Assignment 1:
Repeat the part of the amp-mod forum thread starting with "post #2695 of" and going on through "of the price.", word for word.
Assignment 2:
Proceed with the amp-mod forum thread, picking up right after its last post.

Source passage:
◆ ◆ ◆ ◆ ◆ ◆ ◆

Very nice work, congrats on a very nicely executed amp mod.

post #2691 of 3792

Thanks! I'd still be twiddling my thumbs if not for koiloco. I reeeeeeally didn't like removing PC board from the front plate...

post #2692 of 3792
Quote:
Originally Posted by Thujone View Post
 

Thanks! I'd still be twiddling my thumbs if not for koiloco. I reeeeeeally didn't like removing PC board from the front plate...

Was it hard? or just scary? just a couple of screws or should I be contacting him when the time comes? lol

post #2693 of 3792

Well, I didn't realize there was a thin plastic ring dividing the knob from the PC board on the inside. I thought the knob would just pop right through the hole. Instead, you have to old the PC board with one hand, the front plate with the other, and lightly wiggle back and forth until the knob slides off the pot. It was just very tedious, not hard though. Not fun to have to test fatigue and tensile strength of the solder joints on the PC board, haha.

post #2694 of 3792
Quote:
Originally Posted by Thujone View Post
 

Well, I didn't realize there was a thin plastic ring dividing the knob from the PC board on the inside. I thought the knob would just pop right through the hole. Instead, you have to old the PC board with one hand, the front plate with the other, and lightly wiggle back and forth until the knob slides off the pot. It was just very tedious, not hard though. Not fun to have to test fatigue and tensile strength of the solder joints on the PC board, haha.

good to know, thanks.

post #2695 of 3792
Quote:
Originally Posted by Sonido View Post
 


Maybe not comparable to highest end and it's probably harder/pricier for certain gear over others, but so far the two Bottlehead projects (Crack, Quickie) has exceed expectations compared to finished products of comparable price. To say DIY does not save money is far from the truth. I can see wasting money on experimenting with new designs, or accidentally blowing things up, but for something well guided and tried and true like the Bottlehead kits, it's a great way to get great sound for a fraction of the price.

◆ ◆ ◆ ◆ ◆ ◆ ◆

Information supplied:
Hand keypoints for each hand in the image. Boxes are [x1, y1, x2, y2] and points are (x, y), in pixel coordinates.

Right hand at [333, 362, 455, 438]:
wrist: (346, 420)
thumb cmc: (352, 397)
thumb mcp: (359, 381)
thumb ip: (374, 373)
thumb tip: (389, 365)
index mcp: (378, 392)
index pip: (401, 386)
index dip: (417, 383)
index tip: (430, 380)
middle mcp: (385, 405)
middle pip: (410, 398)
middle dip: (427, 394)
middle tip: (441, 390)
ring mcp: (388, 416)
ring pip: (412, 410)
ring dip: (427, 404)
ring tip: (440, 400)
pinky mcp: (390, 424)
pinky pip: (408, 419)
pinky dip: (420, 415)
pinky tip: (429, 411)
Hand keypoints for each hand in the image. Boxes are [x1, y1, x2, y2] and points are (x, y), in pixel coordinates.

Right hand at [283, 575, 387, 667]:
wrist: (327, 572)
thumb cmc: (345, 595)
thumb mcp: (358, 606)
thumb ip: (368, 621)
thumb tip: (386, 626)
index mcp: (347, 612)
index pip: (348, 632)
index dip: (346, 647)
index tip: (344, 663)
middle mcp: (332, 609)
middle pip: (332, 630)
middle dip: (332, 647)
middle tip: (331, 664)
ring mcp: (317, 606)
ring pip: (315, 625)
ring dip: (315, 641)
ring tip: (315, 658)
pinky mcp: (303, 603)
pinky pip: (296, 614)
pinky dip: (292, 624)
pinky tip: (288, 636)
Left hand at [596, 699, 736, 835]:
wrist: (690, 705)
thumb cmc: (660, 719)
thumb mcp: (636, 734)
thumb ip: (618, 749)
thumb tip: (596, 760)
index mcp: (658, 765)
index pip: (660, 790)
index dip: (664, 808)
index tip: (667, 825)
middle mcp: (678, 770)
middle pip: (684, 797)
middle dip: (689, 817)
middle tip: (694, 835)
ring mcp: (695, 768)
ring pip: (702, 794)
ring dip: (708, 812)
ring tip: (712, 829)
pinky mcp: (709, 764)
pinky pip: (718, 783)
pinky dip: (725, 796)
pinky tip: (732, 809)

◆ ◆ ◆ ◆ ◆ ◆ ◆

Exercise result 1:
post #2695 of 3792
Quote:
Originally Posted by Sonido View Post
 


Maybe not comparable to highest end and it's probably harder/pricier for certain gear over others, but so far the two Bottlehead projects (Crack, Quickie) has exceed expectations compared to finished products of comparable price. To say DIY does not save money is far from the truth. I can see wasting money on experimenting with new designs, or accidentally blowing things up, but for something well guided and tried and true like the Bottlehead kits, it's a great way to get great sound for a fraction of the price.

Exercise result 2:
I'm not arguing against Bottlehead stuff. They make great gear. But again, there is perceived value, labour required, and zero-casework (tally up the hours and make a nice case, that Crack is suddenly a $1k+ amp). Building from a finished kit with the benefit of economies of scale and not needing to spend all the time sourcing individual components is also vastly different from DIY'ing from scratch, especially if you're making something up entirely.

 

Since the conversation was briefly veering towards commercial prices and markup, I just want to point out that yeah commercial prices are high exactly because the designers/manufacturers spent a crap ton of money and time experimenting and blowing stuff up, sucking up huge outlay costs for production, shop fees/rent/distribution/wages, and trying to make some pocket change on the side.

 

Yadda yadda, some values are better than others.  But yeah, some DIY can be great value, but I would say most of it isn't unless you're in it for the long haul, have ample spare time, and just put things into very simple boxes.

post #2696 of 3792
Quote:
Originally Posted by Armaegis View Post

 

I'm not arguing against Bottlehead stuff. They make great gear. But again, there is perceived value, labour required, and zero-casework (tally up the hours and make a nice case, that Crack is suddenly a $1k+ amp). Building from a finished kit with the benefit of economies of scale and not needing to spend all the time sourcing individual components is also vastly different from DIY'ing from scratch, especially if you're making something up entirely.

 

Since the conversation was briefly veering towards commercial prices and markup, I just want to point out that yeah commercial prices are high exactly because the designers/manufacturers spent a crap ton of money and time experimenting and blowing stuff up, sucking up huge outlay costs for production, shop fees/rent/distribution/wages, and trying to make some pocket change on the side.

 

Yadda yadda, some values are better than others.  But yeah, some DIY can be great value, but I would say most of it isn't unless you're in it for the long haul, have ample spare time, and just put things into very simple boxes.

Very simple boxes and much spare time is the key ;)

post #2697 of 3792

How difficult would it be to add a switch so you can choose whether to use the headphone jack or speaker taps? Even having headphone jack take precedence would be fine, as only the speaker taps are more of a hassle to plug/unplug every time you want to switch to speakers.

post #2698 of 3792
Quote:
Originally Posted by Sonido View Post
 

How difficult would it be to add a switch so you can choose whether to use the headphone jack or speaker taps? Even having headphone jack take precedence would be fine, as only the speaker taps are more of a hassle to plug/unplug every time you want to switch to speakers.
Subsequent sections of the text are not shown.